10. Withholding. Participant agrees, as a condition of this grant, to make acceptable
arrangements to pay any withholding or other taxes that may be due as a result of the vesting of
the Restricted Shares acquired under this grant. In the event that the Company determines that
any federal, state, local or foreign tax or withholding payment is required relating to the vesting
of shares arising from this grant, the Company shall have the right to require such payments from
Participant, or withhold such amounts from other payments due Participant from the Company or
any Subsidiary or Affiliate.
11. Taxes.

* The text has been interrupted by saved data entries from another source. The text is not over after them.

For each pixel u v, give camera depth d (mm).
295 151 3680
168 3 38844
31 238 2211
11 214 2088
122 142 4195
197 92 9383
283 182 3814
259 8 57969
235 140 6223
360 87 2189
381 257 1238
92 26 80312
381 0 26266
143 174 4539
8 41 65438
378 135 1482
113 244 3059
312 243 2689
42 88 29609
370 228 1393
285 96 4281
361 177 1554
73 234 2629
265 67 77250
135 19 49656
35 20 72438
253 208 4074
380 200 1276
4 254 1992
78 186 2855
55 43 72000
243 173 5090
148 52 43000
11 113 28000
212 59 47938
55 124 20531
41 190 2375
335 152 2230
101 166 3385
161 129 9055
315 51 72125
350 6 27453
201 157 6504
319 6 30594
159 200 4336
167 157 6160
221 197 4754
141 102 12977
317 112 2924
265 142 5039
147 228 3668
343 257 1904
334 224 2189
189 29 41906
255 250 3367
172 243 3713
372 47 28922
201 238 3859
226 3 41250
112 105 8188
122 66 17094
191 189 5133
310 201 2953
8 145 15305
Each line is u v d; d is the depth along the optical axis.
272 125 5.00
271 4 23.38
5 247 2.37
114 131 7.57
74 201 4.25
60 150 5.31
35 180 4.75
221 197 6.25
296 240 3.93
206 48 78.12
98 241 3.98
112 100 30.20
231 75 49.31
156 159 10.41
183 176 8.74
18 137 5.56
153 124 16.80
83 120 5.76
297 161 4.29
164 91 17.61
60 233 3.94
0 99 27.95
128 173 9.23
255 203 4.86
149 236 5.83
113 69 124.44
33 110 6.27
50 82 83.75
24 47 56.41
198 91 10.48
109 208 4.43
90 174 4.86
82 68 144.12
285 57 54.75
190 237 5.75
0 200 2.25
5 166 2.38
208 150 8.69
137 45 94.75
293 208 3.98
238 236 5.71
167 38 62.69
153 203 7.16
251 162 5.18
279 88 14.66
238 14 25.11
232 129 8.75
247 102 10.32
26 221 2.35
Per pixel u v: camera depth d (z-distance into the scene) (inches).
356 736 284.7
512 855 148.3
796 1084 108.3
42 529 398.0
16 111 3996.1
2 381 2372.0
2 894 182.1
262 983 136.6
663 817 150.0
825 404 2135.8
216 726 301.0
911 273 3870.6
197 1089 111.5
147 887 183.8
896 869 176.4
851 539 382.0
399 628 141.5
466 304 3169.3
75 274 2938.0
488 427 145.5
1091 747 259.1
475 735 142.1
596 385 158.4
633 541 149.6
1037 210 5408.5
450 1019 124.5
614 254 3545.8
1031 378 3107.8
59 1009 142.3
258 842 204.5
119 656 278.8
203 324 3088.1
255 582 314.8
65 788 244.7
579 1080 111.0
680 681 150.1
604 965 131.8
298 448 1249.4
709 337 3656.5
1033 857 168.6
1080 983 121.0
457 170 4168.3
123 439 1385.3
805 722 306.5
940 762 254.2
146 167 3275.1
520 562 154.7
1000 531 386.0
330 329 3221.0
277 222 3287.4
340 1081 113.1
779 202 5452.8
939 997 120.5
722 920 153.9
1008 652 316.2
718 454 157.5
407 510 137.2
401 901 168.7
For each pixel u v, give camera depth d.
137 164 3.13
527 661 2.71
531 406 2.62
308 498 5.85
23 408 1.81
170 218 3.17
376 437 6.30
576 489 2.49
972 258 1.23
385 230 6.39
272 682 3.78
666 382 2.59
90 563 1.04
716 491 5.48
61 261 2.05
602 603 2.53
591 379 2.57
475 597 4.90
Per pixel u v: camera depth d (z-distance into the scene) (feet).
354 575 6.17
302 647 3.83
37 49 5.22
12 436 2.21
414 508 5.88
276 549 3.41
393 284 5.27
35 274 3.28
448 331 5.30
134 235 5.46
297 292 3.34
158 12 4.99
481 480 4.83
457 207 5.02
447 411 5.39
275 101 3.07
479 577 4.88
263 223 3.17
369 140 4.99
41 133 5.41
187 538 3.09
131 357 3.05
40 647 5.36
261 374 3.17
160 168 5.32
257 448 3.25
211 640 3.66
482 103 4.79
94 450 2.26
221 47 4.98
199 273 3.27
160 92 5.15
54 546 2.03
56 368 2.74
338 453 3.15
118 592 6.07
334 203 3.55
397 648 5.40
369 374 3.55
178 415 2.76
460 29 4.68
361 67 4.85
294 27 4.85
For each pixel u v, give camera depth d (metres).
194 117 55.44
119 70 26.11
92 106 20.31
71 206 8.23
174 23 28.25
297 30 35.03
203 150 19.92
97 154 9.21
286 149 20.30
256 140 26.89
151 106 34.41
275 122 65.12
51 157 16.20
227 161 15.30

Participant has reviewed with Participant’s own tax advisors the federal,
state, local and foreign tax consequences of this grant and the transactions contemplated by this
Award Agreement. Participant is relying solely on such advisors and not on any statements or
representations of the Company or any of its agents. Participant understands that Participant
(and not the Company) shall be responsible for Participant’s own tax liability that may arise as a
result of this grant or the transactions contemplated by this Award Agreement. Participant
understands that Section 83 of the Internal Revenue Code of 1986, as amended (the “Code”),
taxes as ordinary income the difference between the purchase price for the Restricted Shares and
the Fair Market Value of the Restricted Shares as of the date any restrictions on the Restricted
Shares lapse. Participant may elect to be taxed at the time the Restricted Shares are granted
rather than when the date any restrictions on the Restricted Shares lapse by filing an election
under Section 83(b) of the Code with the Internal Revenue Service within 30 days from the date
hereof. THE FORM FOR MAKING THIS ELECTION IS ATTACHED AS EXHIBIT A
HERETO.
PARTICIPANT ACKNOWLEDGES THAT IT IS THE PARTICIPANT’S SOLE
RESPONSIBILITY AND NOT THE COMPANY’S TO FILE TIMELY THE ELECTION
UNDER CODE SECTION 83(b), EVEN IF THE PARTICIPANT REQUESTS THE
COMPANY OR ITS REPRESENTATIVES (INCLUDING THE COMPANY’S LEGAL
COUNSEL) TO MAKE THIS FILING ON THE PARTICIPANT’S BEHALF.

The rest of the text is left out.